You would have a hard time imagining some Renaissance-era Marcello Mastroianni trying to impress a Tuscan beauty on the streets of 15th-century Florence with it.

But historians suspect that Leonardo did design it to impress someone important.

“We think Leonardo probably designed it to move according to a pre-set course at a royal court, perhaps to cause a sensation for a visiting king from outside Italy,” Nanni said.

Girolamo Calvi, an Italian academic and trailblazer in modern Da Vinci studies, discovered the drawings of the vehicle in 1905 on page 812 R of the Codex Atlanticus.

How was it propelled?
For decades, scholars and engineers theorized about how the car might work and built several models. But each begged the question of what propelled it.

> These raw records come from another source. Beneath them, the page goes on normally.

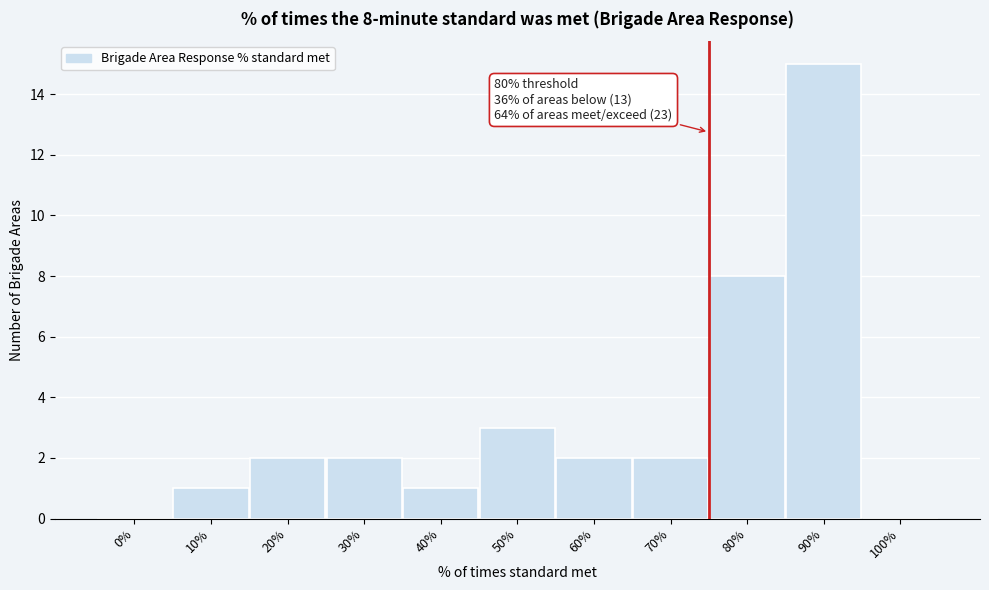

Reading left to right, what are all the values shown in this chart?

0%=0	10%=1	20%=2	30%=2	40%=1	50%=3	60%=2	70%=2	80%=8	90%=15	100%=0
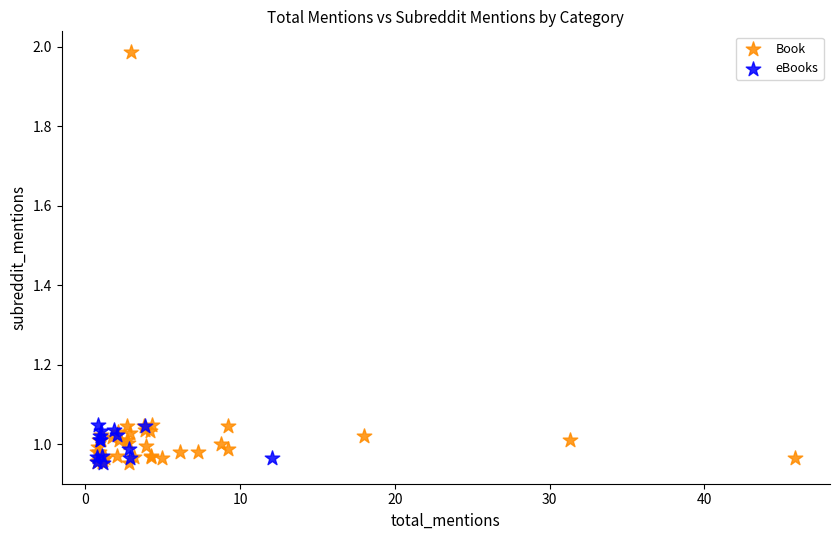

Which series has the largest Y range (max minus min)?

Book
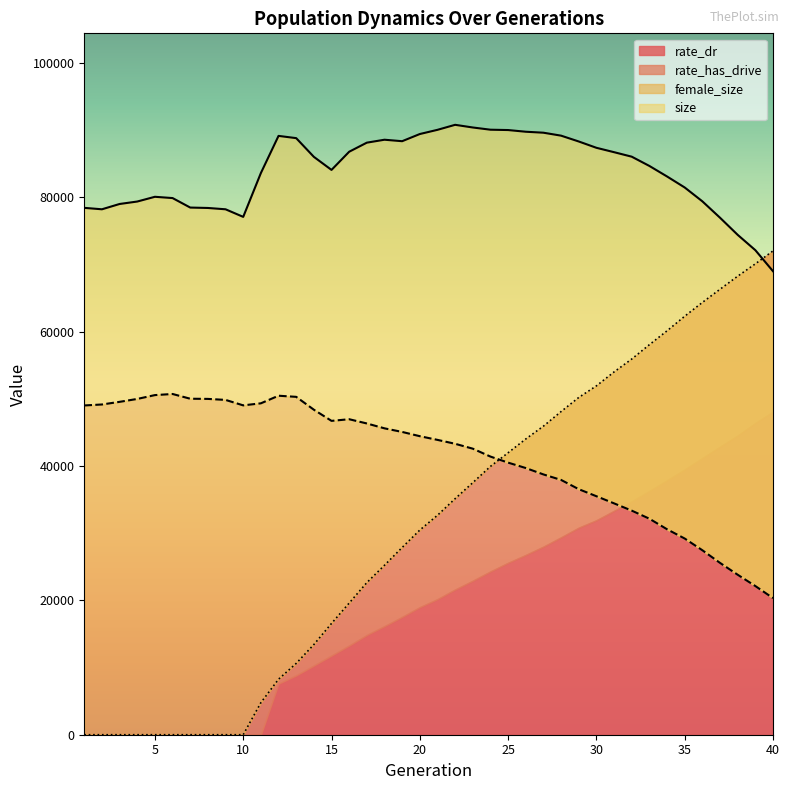

What is the spread (max minus min) of values at 25?

49491.0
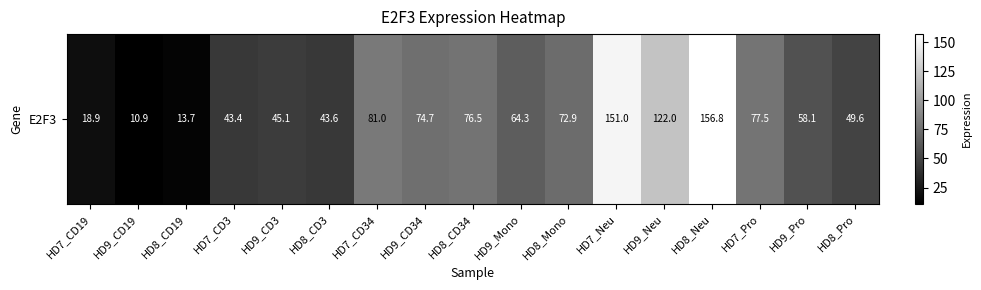

What is the minimum value shown in the chart?

10.9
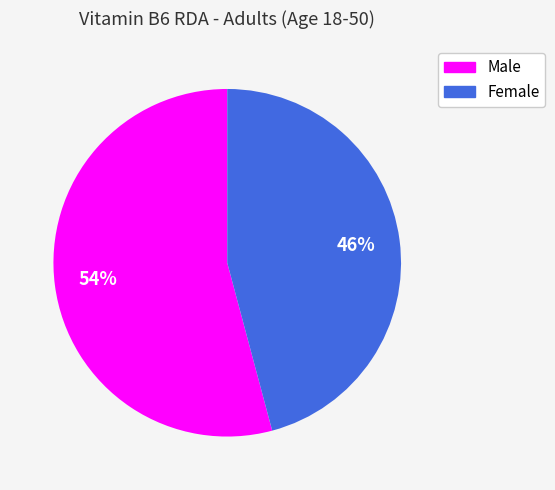

How many segments does this pie chart have?

2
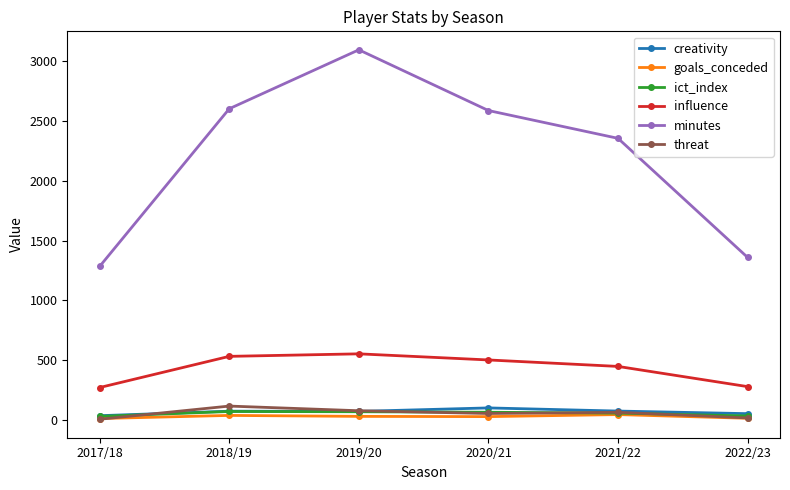

Between 2017/18 and 2022/23, which series saw the biggest shift?

minutes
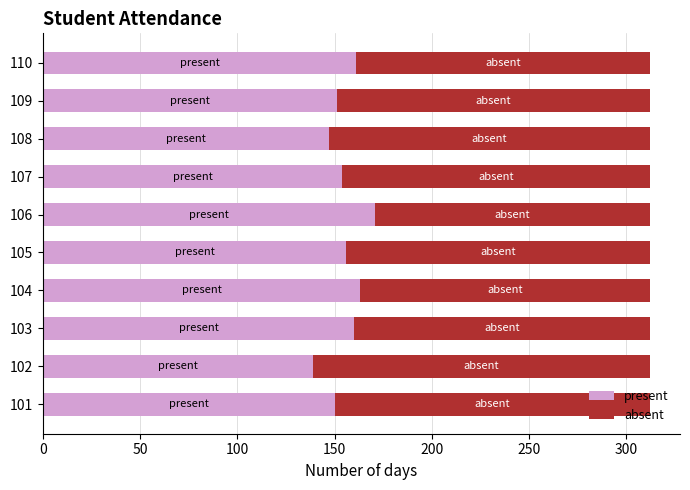

What is the sum of all present values?

1552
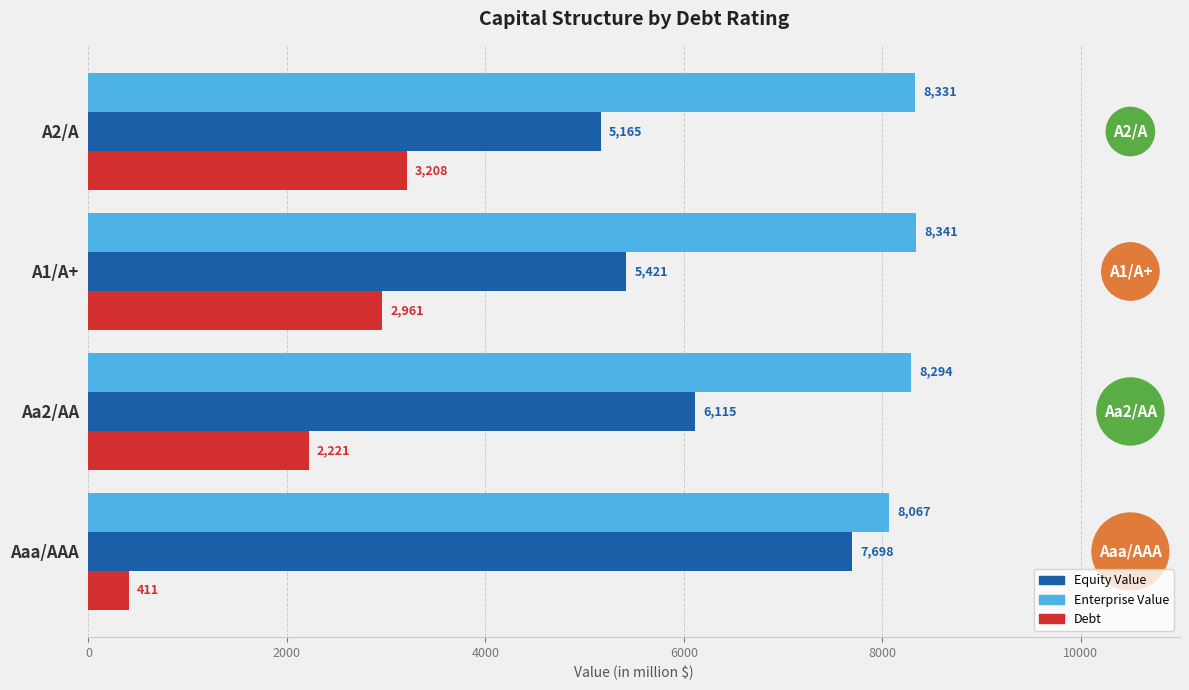

How many distinct data groups are displayed?

3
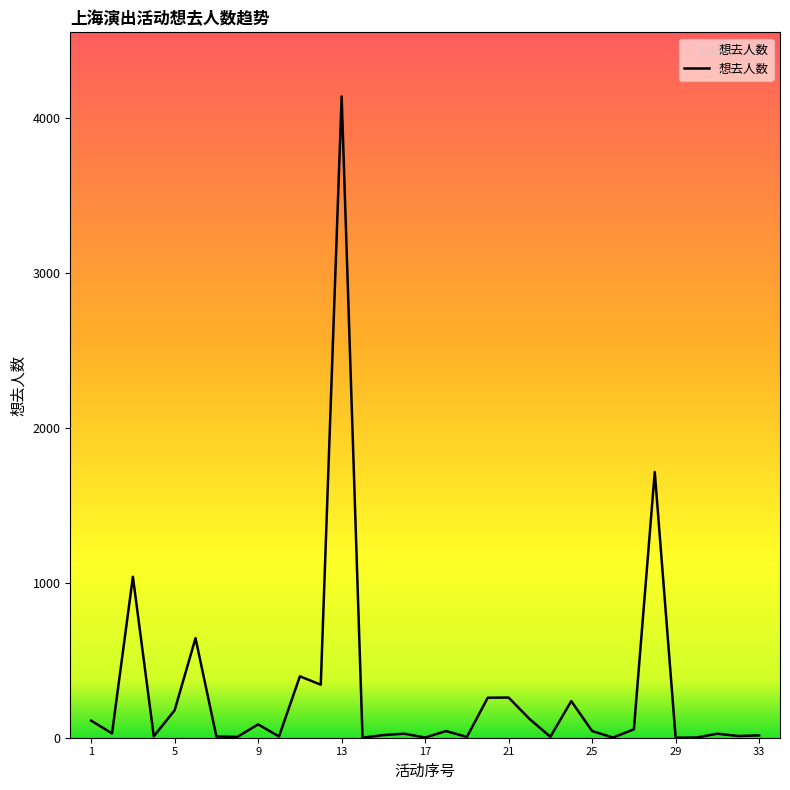

What is the greatest value displayed?

4136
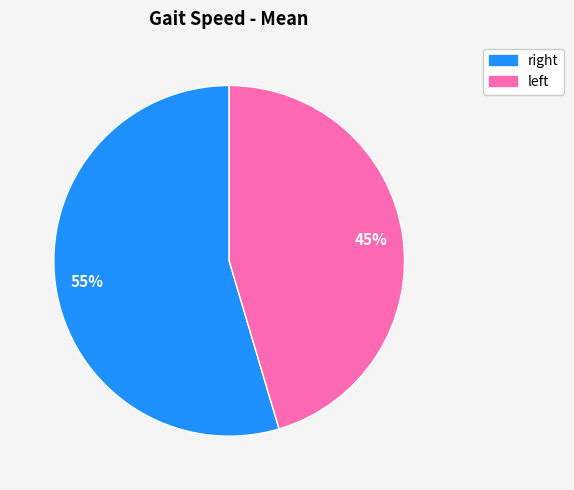

Which slice is the largest?

right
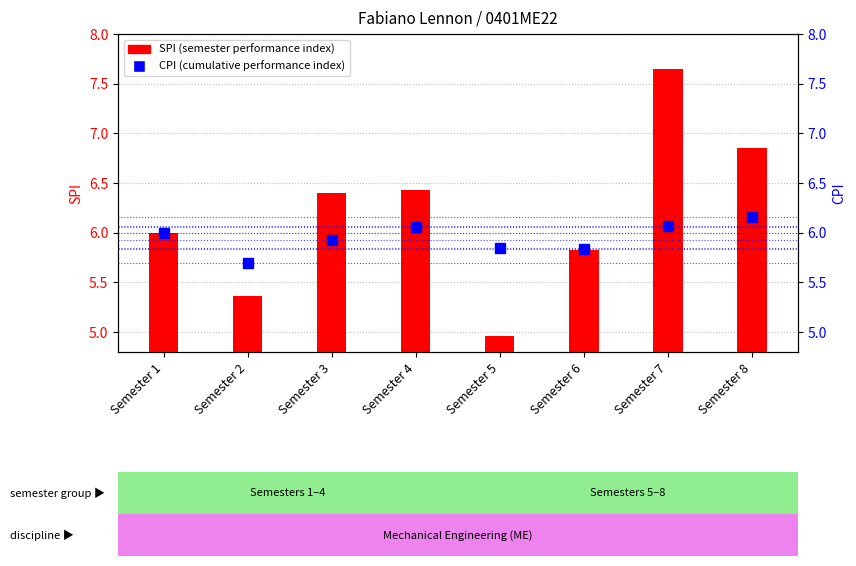

List the series in order of their peak value, highest first.

SPI, CPI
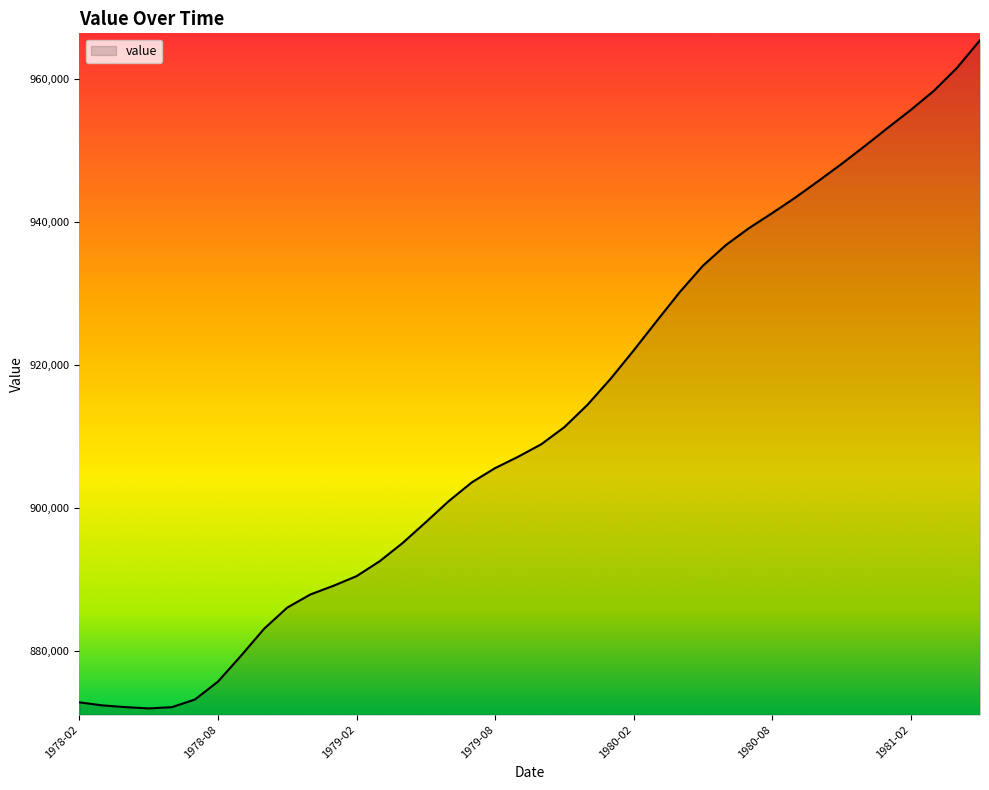

What is the smallest value displayed?

871921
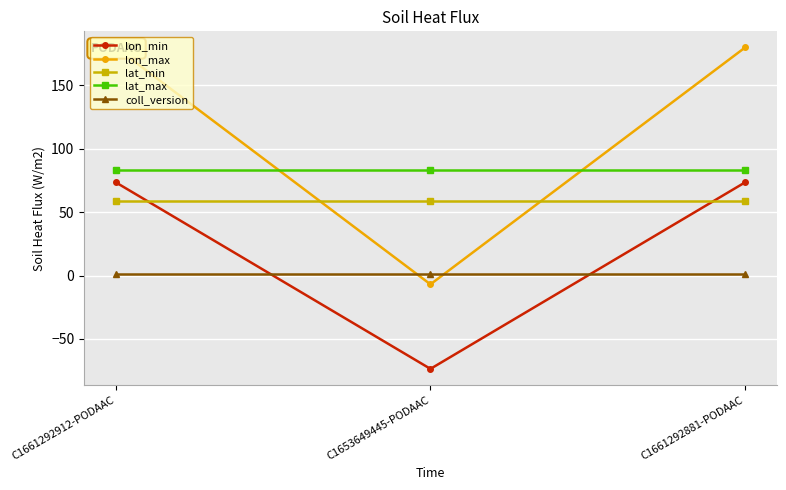

Count the number of data series in this chart.

5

Earlier models that were based on assumptions that it was propelled by leaf springs only fueled more frustration. The leaf springs turned out to be part of the steering system.

It was not until about 1975 that Italian Professor Carlo Pedretti deduced that sketches of coiled springs in other parts of the codex may have been intended for the automobile.

He determined that da Vinci planned to put the springs in two closed wooden drums underneath the surface of the automobile. When wound, the springs transmitted energy to the wheels via a complex series of wooden gears and steel plates.

He teamed up with American robotics expert Mark Rosheim to create the model, built by a team headed by Paolo Galluzzi at Florence’s Institute and Museum of History and Science.

But wait ... there's more
The museum is a fitting garage for the wheels of the man who painted for popes in his spare time, but it holds much more that can get today’s mechanical dreamers cranked up with inspiration.

Its new extension also includes a machine called the “goldbeater,” which da Vinci designed to make gold leaf or thread for brocades or to decorate ornate picture frames.

A bar of gold about 4 inches (10 centimeters) high and 13 inches (32 centimeters) long is placed under a protective sheath of leather while a heavy iron weight controlled by gears pounds it rhythmically from left to right. The basic concept is still used in machines today.

“Because the drawing of the ’goldbeater’ appears often in the codex, we suspect that Florentine jewelers may have commissioned Leonardo to dream up a machine to make their work easier,” said Rosi Fontana, a spokeswoman for the museum.

“Those were economic boom times in the Florence area and everyone seemed to want a brocade or gold leaf, just like when in the 1950s everyone wanted a refrigerator,” she said.

Da Vinci did not foresee the refrigerator. But he did tinker with the concept of solar energy to heat water with mirrors. It is another of his doodles.